More than 5.4 million people across the Southern Plains are under a high threat of violent tornados Monday, with 1.4 million facing at least a 45% chance of a deadly storm.
“It’s about as volatile as a situation as I can remember seeing and it’s on the anniversary of the most recent EF-5 tornado in Moore,” Bill Bunting, Chief of Forecast Operations at Storm Prediction Center tells TIME.
PDS Tornado Watch # 199 is coming for Oklahoma. This is only the second watch in SPC history where every category of watch probabilities (torn, wind, hail) are at greater than 95%.
The Storm Prediction Center said that following the tornadoes, there will also be more isolated and potentially dangerous severe weather––including baseball-size hail and flash flooding––in parts of Texas, Oklahoma, Kansas and Arkansas.

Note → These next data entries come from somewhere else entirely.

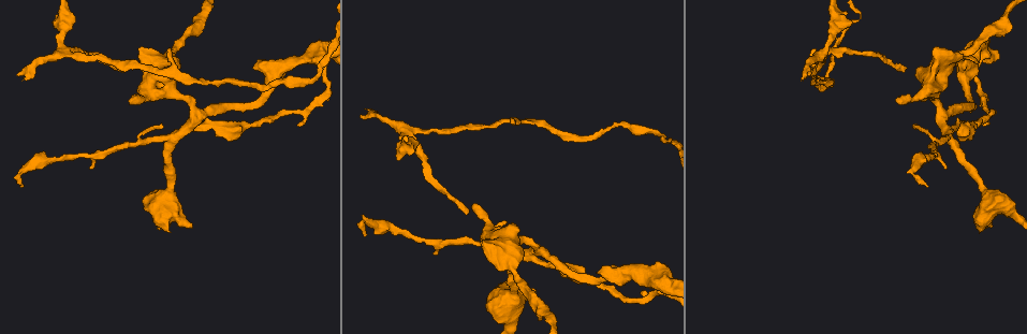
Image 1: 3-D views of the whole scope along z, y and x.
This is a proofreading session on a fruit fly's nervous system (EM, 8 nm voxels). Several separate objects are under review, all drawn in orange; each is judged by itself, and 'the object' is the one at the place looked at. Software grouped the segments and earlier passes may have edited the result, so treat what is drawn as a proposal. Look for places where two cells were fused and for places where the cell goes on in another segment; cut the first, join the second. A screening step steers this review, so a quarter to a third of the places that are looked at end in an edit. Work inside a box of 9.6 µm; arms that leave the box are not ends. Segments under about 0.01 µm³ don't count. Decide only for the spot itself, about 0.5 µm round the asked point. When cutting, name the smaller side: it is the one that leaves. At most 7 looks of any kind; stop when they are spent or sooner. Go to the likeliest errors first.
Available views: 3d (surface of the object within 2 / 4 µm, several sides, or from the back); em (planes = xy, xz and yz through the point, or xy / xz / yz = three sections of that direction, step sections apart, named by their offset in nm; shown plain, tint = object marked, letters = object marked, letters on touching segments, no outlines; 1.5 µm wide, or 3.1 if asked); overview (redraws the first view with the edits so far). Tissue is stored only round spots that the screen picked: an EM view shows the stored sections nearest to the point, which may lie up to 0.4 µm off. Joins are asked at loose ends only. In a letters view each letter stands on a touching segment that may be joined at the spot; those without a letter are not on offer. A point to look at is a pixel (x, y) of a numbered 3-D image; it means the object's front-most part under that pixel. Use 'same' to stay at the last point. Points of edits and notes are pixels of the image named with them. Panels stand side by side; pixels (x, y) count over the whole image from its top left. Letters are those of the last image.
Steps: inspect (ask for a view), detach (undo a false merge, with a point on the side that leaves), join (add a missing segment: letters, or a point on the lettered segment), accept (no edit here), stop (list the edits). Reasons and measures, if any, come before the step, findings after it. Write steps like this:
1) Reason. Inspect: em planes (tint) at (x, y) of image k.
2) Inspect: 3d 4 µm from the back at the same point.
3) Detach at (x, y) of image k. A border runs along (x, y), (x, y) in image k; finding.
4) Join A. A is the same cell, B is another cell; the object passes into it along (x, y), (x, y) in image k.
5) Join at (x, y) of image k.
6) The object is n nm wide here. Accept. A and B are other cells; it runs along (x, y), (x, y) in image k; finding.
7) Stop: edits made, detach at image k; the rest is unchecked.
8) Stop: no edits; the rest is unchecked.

Tapers out. Inspect: em xy step 8 (tint) at (983, 125) of image 1.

School districts across Oklahoma have cancelled classes on Monday in anticipation of the storm.
Almost 120,000 square miles––from Lubbock, Texas through Oklahoma to northwest Arkansas and southwest Missouri––faced a significant threat of tornadoes forming on Monday.
Bunting says the tornados could produce winds of up to 200 mph, capable of causing serious damage anywhere they hit.

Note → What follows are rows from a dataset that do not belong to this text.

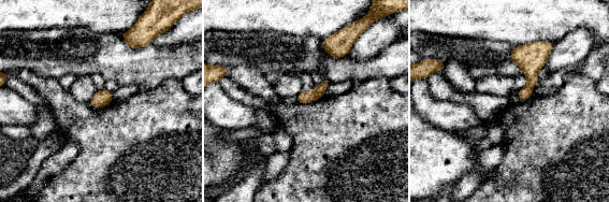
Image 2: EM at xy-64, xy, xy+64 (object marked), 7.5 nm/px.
Another direction. Inspect: em planes (letters) at the same point.

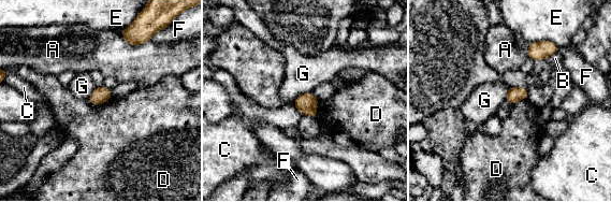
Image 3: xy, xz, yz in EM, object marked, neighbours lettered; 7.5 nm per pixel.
Accept. A, B, C, D, E, F and G are other cells; a border runs along (310, 90), (300, 95), (292, 104) in image 3; none of them fits.

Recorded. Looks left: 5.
Three-way junction. Inspect: em planes (plain) at (948, 142) of image 1.

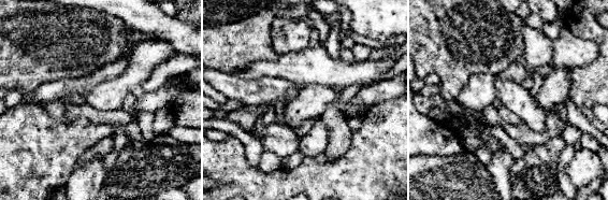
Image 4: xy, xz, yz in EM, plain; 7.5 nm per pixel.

“If the tornadoes hit only open fields that would be incredibly fortunate, but it can be catastrophic so that is a reason it’s important to monitor forecasts” he says.

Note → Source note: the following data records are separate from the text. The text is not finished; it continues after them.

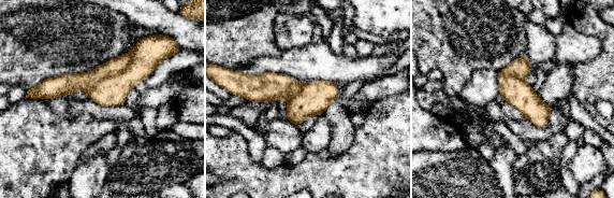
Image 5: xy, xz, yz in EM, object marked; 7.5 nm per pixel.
What lies round it. Inspect: em planes (letters) at the same point.

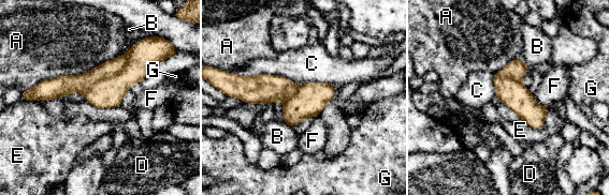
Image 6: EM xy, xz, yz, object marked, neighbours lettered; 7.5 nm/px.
The object is 200 nm wide here. Detach at (82, 83) of image 6. A, B, C, D, E, F and G are other cells; a border runs along (127, 54), (117, 73), (83, 93) in image 6; a second cell is stuck on.

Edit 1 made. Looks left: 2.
Stop: edits made, detach at image 6; the rest is unchecked.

According to Bunting, the volatile storm system and high threat of tornadoes is a result of an unusual combination of extreme instability in the atmosphere and very strong wind shears that are reaching speeds of up to 100 mph. He says a cap––a layer of warm air that usually helps suppress tornadoes––was not present Monday, creating perfect conditions for possible tornadoes to grow stronger.
Bunting says tornadoes that form Monday will “definitely” be capable of causing similar damage to the storm that hit Moore on May 20, 2013. Any tornados that form are likely to do so between 2 p.m. and 10 p.m. local time, when it’s expected there will be multiple rounds of tornadoes followed by “catastrophic” flash flooding.
“We could easily see 5 to 10 inches [of rain] today and tonight in parts of Oklahoma,” Bunting says. “This was a wet spring so the rivers are already high, and we’ve already had flooding so the rivers can’t really take additional rainfall. The flooding is as serious of threat as this afternoon’s storm.”
The Storm Prediction Center advised residents in areas with tornado warnings to “move to a place of safety, ideally in a basement or interior room on the lowest floor of a sturdy building.”
The National Weather Service office in Norman stressed that residents “not let their guard down” on Monday night because severe storms and flooding will still be a problem overnight into Tuesday morning.